■ DATA RECORDS:
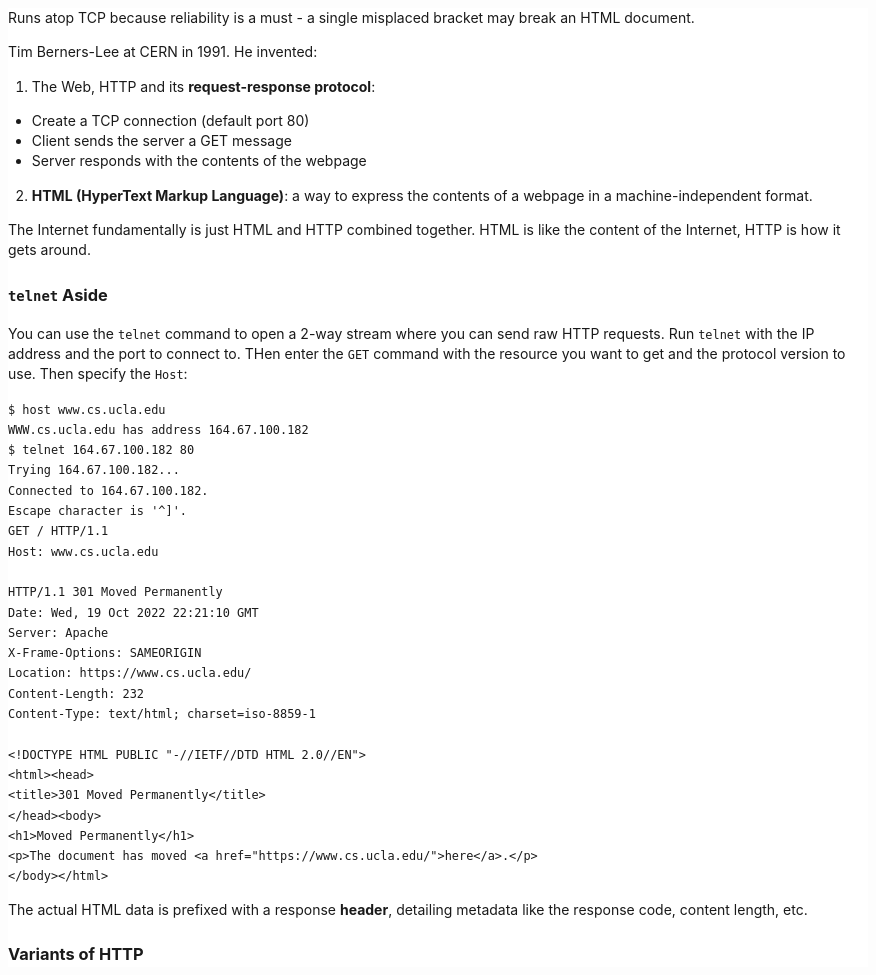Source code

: Runs atop TCP because reliability is a must - a single misplaced bracket may break an HTML document.

Tim Berners-Lee at CERN in 1991. He invented:

1. The Web, HTTP and its **request-response protocol**:

- Create a TCP connection (default port 80)
- Client sends the server a GET message
- Server responds with the contents of the webpage

2. **HTML (HyperText Markup Language)**: a way to express the contents of a webpage in a machine-independent format.

The Internet fundamentally is just HTML and HTTP combined together. HTML is like the content of the Internet, HTTP is how it gets around.

### `telnet` Aside

You can use the `telnet` command to open a 2-way stream where you can send raw HTTP requests. Run `telnet` with the IP address and the port to connect to. THen enter the `GET` command with the resource you want to get and the protocol version to use. Then specify the `Host`:

```console
$ host www.cs.ucla.edu
WWW.cs.ucla.edu has address 164.67.100.182
$ telnet 164.67.100.182 80
Trying 164.67.100.182...
Connected to 164.67.100.182.
Escape character is '^]'.
GET / HTTP/1.1
Host: www.cs.ucla.edu

HTTP/1.1 301 Moved Permanently
Date: Wed, 19 Oct 2022 22:21:10 GMT
Server: Apache
X-Frame-Options: SAMEORIGIN
Location: https://www.cs.ucla.edu/
Content-Length: 232
Content-Type: text/html; charset=iso-8859-1

<!DOCTYPE HTML PUBLIC "-//IETF//DTD HTML 2.0//EN">
<html><head>
<title>301 Moved Permanently</title>
</head><body>
<h1>Moved Permanently</h1>
<p>The document has moved <a href="https://www.cs.ucla.edu/">here</a>.</p>
</body></html>
```

The actual HTML data is prefixed with a response **header**, detailing metadata like the response code, content length, etc.


### Variants of HTTP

■ YOUR OBJECTIVE: Begin with the first line of the entries above and write out each line exactly, ending with the line containing "- Server responds". Leave out pictures.

■ ANSWER TO THE EXERCISE:
Source code

: Runs atop TCP because reliability is a must - a single misplaced bracket may break an HTML document.

Tim Berners-Lee at CERN in 1991. He invented:

1. The Web, HTTP and its **request-response protocol**:

- Create a TCP connection (default port 80)
- Client sends the server a GET message
- Server responds with the contents of the webpage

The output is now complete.